The platforms may want to send a message to legislators in the United Kingdom, Brazil, South Africa, and California, who are all considering similar measures, while also warning the US Senate, where there is bipartisan support for a similar measure.
The platforms’ intransigence in Canada has some critics of the law declaring it a failure already. University of Ottawa professor Michael Geist, who opposed the law during the legislative process, warned that it “could cause enormous harm to the media sector and may lead to a serious case of buyer’s remorse.”
It may turn out that publishers need the platforms more than the platforms need them. On the other hand, they could still back down, which is, more or less, what happened in Australia.

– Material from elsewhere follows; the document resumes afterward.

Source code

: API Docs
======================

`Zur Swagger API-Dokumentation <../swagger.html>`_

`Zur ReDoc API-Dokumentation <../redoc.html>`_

Meta and Google are now paying Australian news outlets about AUS$240 million a year.
Taylor Owen, a media expert and McGill University professor, thinks Meta may back down and pay up. “I can’t imagine a world in which Facebook blocks news in eight to 10 jurisdictions, including in California, which has a market the size of Canada, in which the company is based,” he said on a recent podcast. “What does that look like, realistically? You create a list of thousands of news organizations and they are just blanket blocked from being seen on what is ostensibly an open platform? Maybe that’s worth it to them. I have my doubts.”

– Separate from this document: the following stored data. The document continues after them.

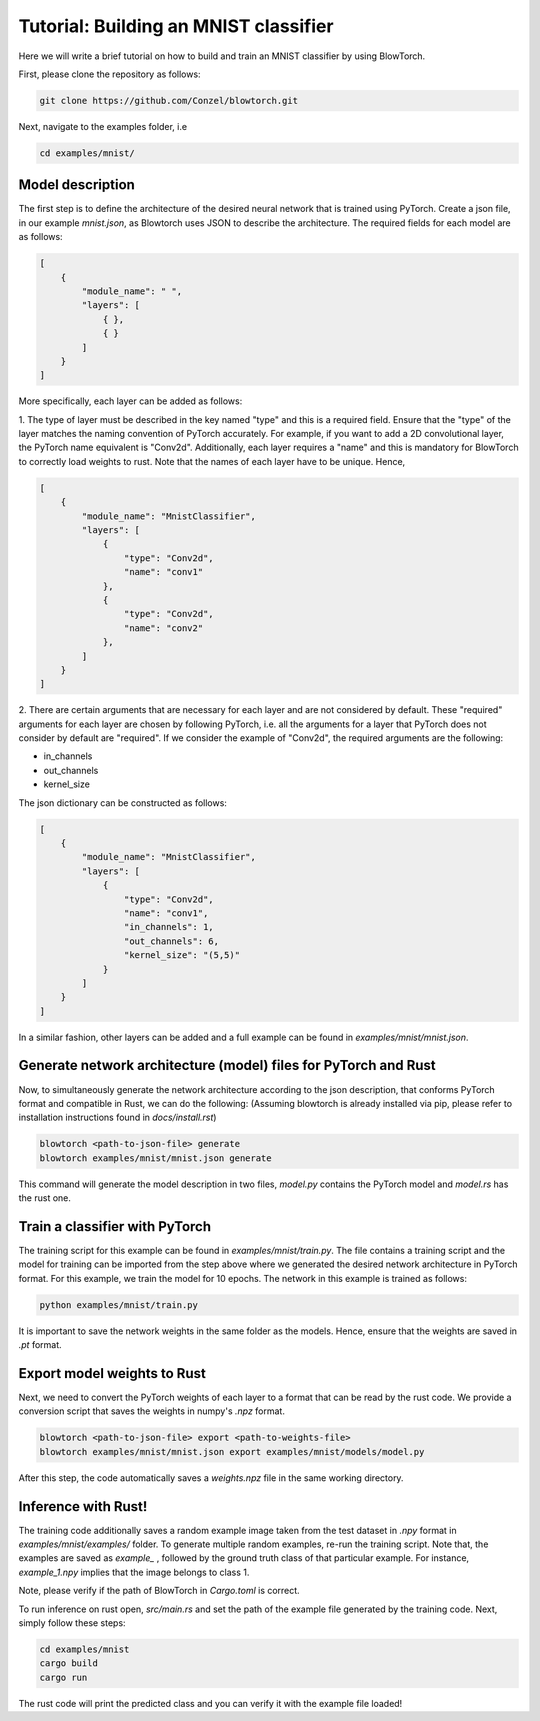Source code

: Tutorial: Building an MNIST classifier
======================================

Here we will write a brief tutorial on how to build and train an MNIST classifier by using BlowTorch.

First, please clone the repository as follows:

.. code-block:: bash

            git clone https://github.com/Conzel/blowtorch.git


Next, navigate to the examples folder, i.e

.. code-block:: bash

            cd examples/mnist/    

Model description
^^^^^^^^^^^^^^^^^^^
The first step is to define the architecture of the desired neural network that is trained using PyTorch. Create 
a json file, in our example `mnist.json`, as Blowtorch uses JSON to describe the 
architecture. The required fields for each model are as follows:

.. code-block:: json

            [
                {
                    "module_name": " ", 
                    "layers": [
                        { }, 
                        { }
                    ]
                }
            ]

More specifically, each layer can be added as follows:

1. The type of layer must be described in the key named "type" and this is a required field. Ensure that
the "type" of the layer matches the naming convention of PyTorch accurately. For example, if you want to add 
a 2D convolutional layer, the PyTorch name equivalent is "Conv2d". Additionally, each layer requires a "name"
and this is mandatory for BlowTorch to correctly load weights to rust. Note that the names of each layer have to
be unique. Hence, 

.. code-block:: json

            [
                {
                    "module_name": "MnistClassifier", 
                    "layers": [
                        {
                            "type": "Conv2d", 
                            "name": "conv1"
                        },
                        {
                            "type": "Conv2d", 
                            "name": "conv2"
                        },
                    ]
                }
            ]

2. There are certain arguments that are necessary for each layer and are not considered by default. These "required" arguments
for each layer are chosen by following PyTorch, i.e. all the arguments for a layer that PyTorch does not consider by default are "required".
If we consider the example of "Conv2d", the required arguments are the following:

* in_channels
* out_channels
* kernel_size

The json dictionary can be constructed as follows:

.. code-block:: json

            [
                {
                    "module_name": "MnistClassifier",
                    "layers": [
                        {
                            "type": "Conv2d",
                            "name": "conv1",
                            "in_channels": 1,
                            "out_channels": 6,
                            "kernel_size": "(5,5)"
                        }
                    ]
                }
            ]

            
In a similar fashion, other layers can be added and a full example can be found in `examples/mnist/mnist.json`. 

Generate network architecture (model) files for PyTorch and Rust
^^^^^^^^^^^^^^^^^^^^^^^^^^^^^^^^^^^^^^^^^^^^^^^^^^^^^^^^^^^^^^^^^
Now, to simultaneously generate the network architecture according to the json description,
that conforms PyTorch format and compatible in Rust, we can do the following: 
(Assuming blowtorch is already installed via pip, please refer to installation instructions found in `docs/install.rst`)

.. code-block:: bash

            blowtorch <path-to-json-file> generate
            blowtorch examples/mnist/mnist.json generate

This command will generate the model description in two files, `model.py` contains the PyTorch model and `model.rs` has the rust one. 

Train a classifier with PyTorch
^^^^^^^^^^^^^^^^^^^^^^^^^^^^^^^^
The training script for this example can be found in `examples/mnist/train.py`. The file contains a training script and the model for training can be imported
from the step above where we generated the desired network architecture in PyTorch format. For this example, we train the model for 10 epochs.
The network in this example is trained as follows:

.. code-block:: bash

        python examples/mnist/train.py

It is important to save the network weights in the same folder as the models. Hence, ensure that the weights are saved in `.pt` format.

Export model weights to Rust
^^^^^^^^^^^^^^^^^^^^^^^^^^^^^
Next, we need to convert the PyTorch weights of each layer to a format that can be read by the rust code. We provide a conversion
script that saves the weights in numpy's `.npz` format. 

.. code-block:: bash

        blowtorch <path-to-json-file> export <path-to-weights-file>
        blowtorch examples/mnist/mnist.json export examples/mnist/models/model.py

After this step, the code automatically saves a `weights.npz` file in the same working directory. 

Inference with Rust!
^^^^^^^^^^^^^^^^^^^^
The training code additionally saves a random example image taken from the test dataset in `.npy`
format in `examples/mnist/examples/` folder. To generate multiple random examples, re-run the training script. 
Note that, the examples are saved as `example_` , followed by the ground truth class of that particular example.
For instance, `example_1.npy`  implies that the image belongs to class 1.

Note, please verify if the path of BlowTorch in `Cargo.toml` is correct. 

To run inference on rust open, `src/main.rs` and set the path of the example file generated
by the training code. Next, simply follow these steps:

.. code-block:: bash

        cd examples/mnist
        cargo build
        cargo run

The rust code will print the predicted class and you can verify it with the example file loaded!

Meta founder Mark Zuckerberg used to talk about the ways that Facebook could help strengthen journalism, but recently the company has been reducing the role of news, which leads to costly partnerships, and is boosting personal content instead.
“It’s been downshifted in the last year or so, and they probably have a very small percentage of their traffic at risk here, so it may be a good place to take a stand,” says Edward Greenspon, president & CEO of the Public Policy Forum, who wrote an influential report on the crisis facing the Canadian media. Being news-free in Canada and seizing the momentum in other jurisdictions, he says, “might be a reasonable tradeoff for them.”
Diana Bossio, an associate professor of media at Australia’s Swinburne University of Technology, thinks Meta may be serious about dropping news from its platform. “Meta is in a different financial situation than it was when Australia was discussing the [revenue-sharing code there]; there are currently about $240 million worth of reasons the platform will not want to set an international precedent for payment for news!”
Google, too, won’t want to open the floodgates to claims from dying publishers around the world.
“They settled deals quickly in Australia but may act differently in Canada to prevent an onslaught of claims,” says Bossio.
The new law won’t take effect for six months, so there is still time for the government to try to get the tech titans onside. But it looks like Trudeau may have misjudged the situation and is about to send a signal to the world that the tech giants can’t be made to pay for news.